Medical evaluation provisions
Fit-test provisions and procedures, if tight-fitting respirators are selected

Training provisions that addresses:

- Respiratory hazards encountered during:

• Routine activities
• Infrequent activities, for example, bi-monthly cleaning of equipment
• Reasonably foreseeable emergencies, for example, rescue, spill response, or escape situations

- Proper use of respirators, for example, how to put on or remove respirators, and use limitations

You do not need to repeat training on respiratory hazards if employees have been trained on this in compliance with other rules such as WAC 296-800-170, Employer Chemical Hazard Communication in the DOSH Safety and Health Core Rules.
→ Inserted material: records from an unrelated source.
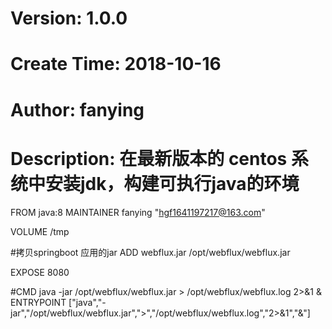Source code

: # Version: 1.0.0
# Create Time: 2018-10-16
# Author: fanying
# Description: 在最新版本的 centos 系统中安装jdk，构建可执行java的环境

FROM java:8 
MAINTAINER fanying "hgf1641197217@163.com"

VOLUME /tmp

#拷贝springboot 应用的jar
ADD webflux.jar /opt/webflux/webflux.jar

EXPOSE 8080

#CMD java -jar /opt/webflux/webflux.jar > /opt/webflux/webflux.log 2>&1 &
ENTRYPOINT ["java","-jar","/opt/webflux/webflux.jar",">","/opt/webflux/webflux.log","2>&1","&"]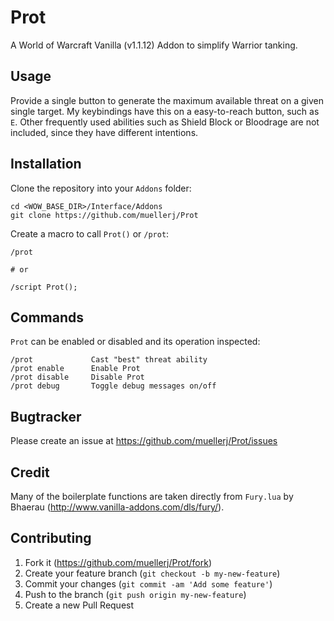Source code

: # Prot

A World of Warcraft Vanilla (v1.1.12) Addon to simplify Warrior tanking.

## Usage

Provide a single button to generate the maximum available threat on a given
single target. My keybindings have this on a easy-to-reach button, such as `E`.
Other frequently used abilities such as Shield Block or Bloodrage are not
included, since they have different intentions.

## Installation

Clone the repository into your `Addons` folder:

    cd <WOW_BASE_DIR>/Interface/Addons
    git clone https://github.com/muellerj/Prot

Create a macro to call `Prot()` or `/prot`:

    /prot

    # or

    /script Prot();

## Commands

`Prot` can be enabled or disabled and its operation inspected:

    /prot             Cast "best" threat ability
    /prot enable      Enable Prot
    /prot disable     Disable Prot
    /prot debug       Toggle debug messages on/off

## Bugtracker

Please create an issue at https://github.com/muellerj/Prot/issues

## Credit

Many of the boilerplate functions are taken directly from `Fury.lua` by Bhaerau
(http://www.vanilla-addons.com/dls/fury/).

## Contributing

1. Fork it (https://github.com/muellerj/Prot/fork)
2. Create your feature branch (`git checkout -b my-new-feature`)
3. Commit your changes (`git commit -am 'Add some feature'`)
4. Push to the branch (`git push origin my-new-feature`)
5. Create a new Pull Request
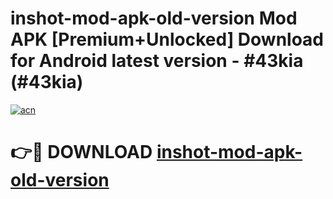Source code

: # inshot-mod-apk-old-version Mod APK [Premium+Unlocked] Download for Android latest version - #43kia (#43kia)

[![acn](https://github.com/user-attachments/assets/0f9c940e-d8b0-45ae-aac7-cd30a18b3e1c)](https://app.mediaupload.pro?title=inshot-mod-apk-old-version&ref=19F)

# 👉🔴 DOWNLOAD [inshot-mod-apk-old-version](https://app.mediaupload.pro?title=inshot-mod-apk-old-version&ref=19F)
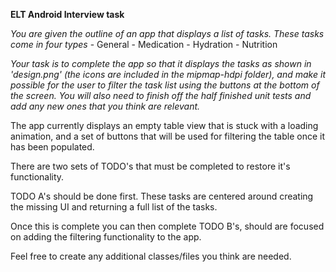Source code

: **ELT Android Interview task**

*You are given the outline of an app that displays a list of tasks. These tasks come in four types* - General - Medication - Hydration - Nutrition

*Your task is to complete the app so that it displays the tasks as shown in 'design.png' (the icons are included in the mipmap-hdpi folder), and make it possible for the user to filter the task list using the buttons at the bottom of the screen. You will also need to finish off the half finished unit tests and add any new ones that you think are relevant.*

The app currently displays an empty table view that is stuck with a loading animation, and a set of buttons that will be used for filtering the table once it has been populated.

There are two sets of TODO's that must be completed to restore it's functionality.

TODO A's should be done first. These tasks are centered around creating the missing UI and returning a full list of the tasks.

Once this is complete you can then complete TODO B's, should are focused on adding the filtering functionality to the app.

Feel free to create any additional classes/files you think are needed.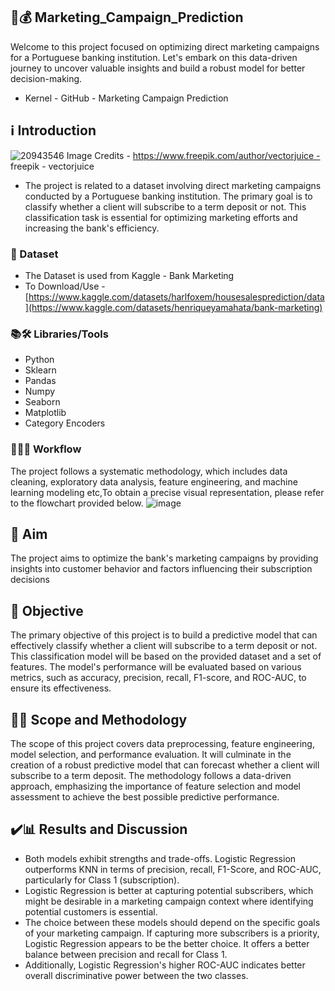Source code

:## 📣💰 Marketing_Campaign_Prediction
Welcome to this project focused on optimizing direct marketing campaigns for a Portuguese banking institution. Let's embark on this data-driven journey to uncover valuable insights and build a robust model for better decision-making.
- Kernel - GitHub - Marketing Campaign Prediction

## ℹ️ Introduction
![20943546](https://github.com/Vivikt-573/Marketing_Campaign_Prediction/assets/148704966/473a2d6c-b76a-45a4-b949-231cf4b30f6c)
Image Credits - https://www.freepik.com/author/vectorjuice - freepik - vectorjuice
- The project is related to a dataset involving direct marketing campaigns conducted by a Portuguese banking institution. The primary goal is to classify whether a client will subscribe to a term deposit or not. This classification task is essential for optimizing marketing efforts and increasing the bank's efficiency.

### 💾 Dataset
- The Dataset is used from Kaggle - Bank Marketing
- To Download/Use - [https://www.kaggle.com/datasets/harlfoxem/housesalesprediction/data](https://www.kaggle.com/datasets/henriqueyamahata/bank-marketing)

### 📚🛠️ Libraries/Tools
- Python
- Sklearn
- Pandas 
- Numpy
- Seaborn
- Matplotlib
- Category Encoders


### 👨🏻‍💻 Workflow
The project follows a systematic methodology, which includes data cleaning, exploratory data analysis, feature engineering, and machine learning modeling etc,To obtain a precise visual representation, please refer to the flowchart provided below. 
![image](https://github.com/Vivikt-573/Marketing_Campaign_Prediction/assets/148704966/1e765412-397f-4881-9530-aa0dd6ad3956)




## 🎯 Aim

The project aims to optimize the bank's marketing campaigns by providing insights into customer behavior and factors influencing their subscription decisions


## 📌 Objective

The primary objective of this project is to build a predictive model that can effectively classify whether a client will subscribe to a term deposit or not. This classification model will be based on the provided dataset and a set of features. The model's performance will be evaluated based on various metrics, such as accuracy, precision, recall, F1-score, and ROC-AUC, to ensure its effectiveness.


## 🧑‍🔬 Scope and Methodology

The scope of this project covers data preprocessing, feature engineering, model selection, and performance evaluation. It will culminate in the creation of a robust predictive model that can forecast whether a client will subscribe to a term deposit. The methodology follows a data-driven approach, emphasizing the importance of feature selection and model assessment to achieve the best possible predictive performance.

## ✔️📊 Results and Discussion

- Both models exhibit strengths and trade-offs. Logistic Regression outperforms KNN in terms of precision, recall, F1-Score, and ROC-AUC, particularly for Class 1 (subscription).
- Logistic Regression is better at capturing potential subscribers, which might be desirable in a marketing campaign context where identifying potential customers is essential.
- The choice between these models should depend on the specific goals of your marketing campaign. If capturing more subscribers is a priority, Logistic Regression appears to be the better choice. It offers a better balance between precision and recall for Class 1.
- Additionally, Logistic Regression's higher ROC-AUC indicates better overall discriminative power between the two classes.
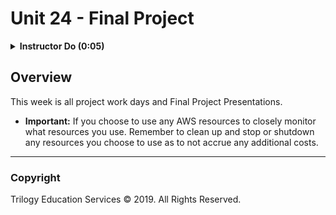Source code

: # Unit 24 - Final Project

<details>
  <summary><strong>Instructor Do (0:05)</strong></summary>

* Learning doesn’t end at graduation. As the digital economy grows, so should you and your skills. Career Services has deep relationships with industry, and we know that employers value candidates who are lifelong learners.

* To help you continue to advance your career, Career Services now offers additional modules for members of the Trilogy Network. Visit the Technical Toolkit on your Bootcamp Career Services site to access this extra material.

* Instructors/TAs should send out the following link: <http://bit.ly/DataVizCS>

* Pull up the site and show students the resources available to them from CS after they leave class today.

* Remind students, our support doesn't end at the classroom door!

</details>

## Overview

This week is all project work days and Final Project Presentations.

* **Important:** If you choose to use any AWS resources to closely monitor what resources you use. Remember to clean up and stop or shutdown any resources you choose to use as to not accrue any additional costs.

- - -

### Copyright

Trilogy Education Services © 2019. All Rights Reserved.
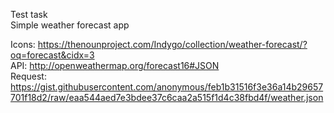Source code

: Test task
<br>
Simple weather forecast app

Icons: https://thenounproject.com/Indygo/collection/weather-forecast/?oq=forecast&cidx=3
<br>
API: http://openweathermap.org/forecast16#JSON
<br>
Request:
        https://gist.githubusercontent.com/anonymous/feb1b31516f3e36a14b29657701f18d2/raw/eaa544aed7e3bdee37c6caa2a515f1d4c38fbd4f/weather.json


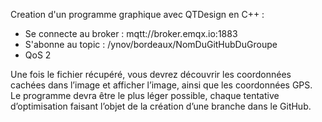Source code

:Creation d'un programme graphique avec QTDesign en C++ :
- Se connecte au broker : mqtt://broker.emqx.io:1883
- S'abonne au topic : /ynov/bordeaux/NomDuGitHubDuGroupe
- QoS 2

Une fois le fichier récupéré, vous devrez découvrir les coordonnées cachées dans l’image et afficher l’image, ainsi que les coordonnées GPS.   
Le programme devra être le plus léger possible, chaque tentative d’optimisation faisant l’objet de la création d’une branche dans le GitHub.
Respirator use procedures for:
- Routine activities
- Infrequent activities
- Reasonably foreseeable emergencies

- Procedures and schedules for respirator maintenance covering:

• Cleaning and disinfecting

• Storage

• Inspection and repair

• When to discard respirators

- A cartridge or canister change schedule if air-purifying respirators are selected for use against gas or vapor contaminants and an end-of-service-life-indicator (ESLI) isn't available. In addition, provide:

• The data and other information you relied on to calculate change schedule values (for example, highest contaminant concentration estimates, duration of employee respirator use, expected maximum humidity levels, user breathing rates, and safety factors).

Procedures to ensure a safe air quantity and quality if atmosphere-supplying respirators (air-line or SCBA) are selected.
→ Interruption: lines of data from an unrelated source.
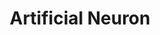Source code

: ---
title: "Artificial Neuron"

categories: ['']

tags: ['Artificial', 'Neuron']

arwords: 'عصوبنات اصطناعية'

arexps: []

enwords: ['Artificial Neuron']

enexps: []

arlexicons: 'ع'

enlexicons: 'A'

authors: ['Ruqayya Roshdy']

translators: ['']

citations: 'تطبيقات الذكاء الاصطناعي في خدمة اللغة العربية'

sources: 'مركز الملك عبدالله بن عبدالعزيز الدولي لخدمة اللغة العربية'

word: "true"

slug: ""
---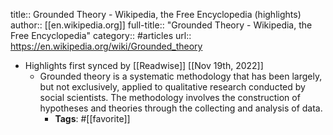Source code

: title:: Grounded Theory - Wikipedia, the Free Encyclopedia (highlights)
author:: [[en.wikipedia.org]]
full-title:: "Grounded Theory - Wikipedia, the Free Encyclopedia"
category:: #articles
url:: https://en.wikipedia.org/wiki/Grounded_theory

- Highlights first synced by [[Readwise]] [[Nov 19th, 2022]]
	- Grounded theory is a systematic methodology that has been largely, but not exclusively, applied to qualitative research conducted by social scientists. The methodology involves the construction of hypotheses and theories through the collecting and analysis of data.
		- **Tags**: #[[favorite]]
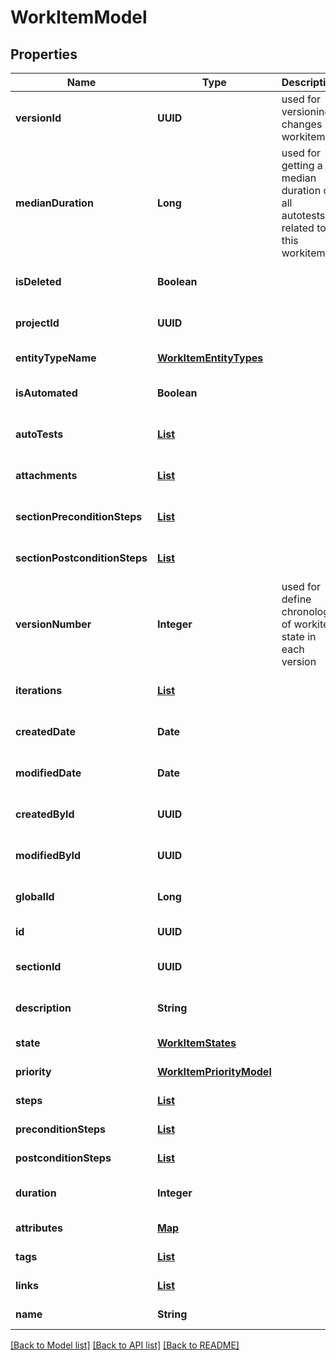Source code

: # WorkItemModel
## Properties

| Name | Type | Description | Notes |
|------------ | ------------- | ------------- | -------------|
| **versionId** | **UUID** | used for versioning changes in workitem | [optional] [default to null] |
| **medianDuration** | **Long** | used for getting a median duration of all autotests related to this workitem | [optional] [default to null] |
| **isDeleted** | **Boolean** |  | [optional] [default to null] |
| **projectId** | **UUID** |  | [optional] [default to null] |
| **entityTypeName** | [**WorkItemEntityTypes**](WorkItemEntityTypes.md) |  | [default to null] |
| **isAutomated** | **Boolean** |  | [optional] [default to null] |
| **autoTests** | [**List**](AutoTestModel.md) |  | [optional] [default to null] |
| **attachments** | [**List**](AttachmentModel.md) |  | [optional] [default to null] |
| **sectionPreconditionSteps** | [**List**](StepModel.md) |  | [optional] [default to null] |
| **sectionPostconditionSteps** | [**List**](StepModel.md) |  | [optional] [default to null] |
| **versionNumber** | **Integer** | used for define chronology of workitem state in each version | [optional] [default to null] |
| **iterations** | [**List**](IterationModel.md) |  | [optional] [default to null] |
| **createdDate** | **Date** |  | [optional] [default to null] |
| **modifiedDate** | **Date** |  | [optional] [default to null] |
| **createdById** | **UUID** |  | [optional] [default to null] |
| **modifiedById** | **UUID** |  | [optional] [default to null] |
| **globalId** | **Long** |  | [optional] [default to null] |
| **id** | **UUID** |  | [default to null] |
| **sectionId** | **UUID** |  | [optional] [default to null] |
| **description** | **String** |  | [optional] [default to null] |
| **state** | [**WorkItemStates**](WorkItemStates.md) |  | [default to null] |
| **priority** | [**WorkItemPriorityModel**](WorkItemPriorityModel.md) |  | [default to null] |
| **steps** | [**List**](StepModel.md) |  | [default to null] |
| **preconditionSteps** | [**List**](StepModel.md) |  | [default to null] |
| **postconditionSteps** | [**List**](StepModel.md) |  | [default to null] |
| **duration** | **Integer** |  | [optional] [default to null] |
| **attributes** | [**Map**](AnyType.md) |  | [default to null] |
| **tags** | [**List**](TagShortModel.md) |  | [default to null] |
| **links** | [**List**](LinkModel.md) |  | [default to null] |
| **name** | **String** |  | [default to null] |

[[Back to Model list]](../README.md#documentation-for-models) [[Back to API list]](../README.md#documentation-for-api-endpoints) [[Back to README]](../README.md)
Procedures for evaluating program effectiveness on a regular basis

WAC 296-842-12010  
Keep respirator program records

(1) A written copy pf the current respirator program must be kept by the employer.

(2) Keep each employee's current fit test record, if fit testing is conducted, until the next fit test is administered. Fit test records must include:

  • (a) Employee name;
  • (b) Test date;
  • (c) Type of fit-test performed;
  • (d) Description (type, manufacturer, model, style, and size) of the respirator tested;
  • (e) Results of fit tests, for example, for quantitative fit tests include the overall fit factor and a print out, or other recording of the test.

(3) Keep training records that include employees' names and the dates trained.

(4) Keep written recommendations from the LHCP.



See chapter 296-802 WAC, Employee medical and exposure records, for additional requirements that apply to medical records.

(5) Employers must allow affected employees and their representatives to examine and copy records required by this section.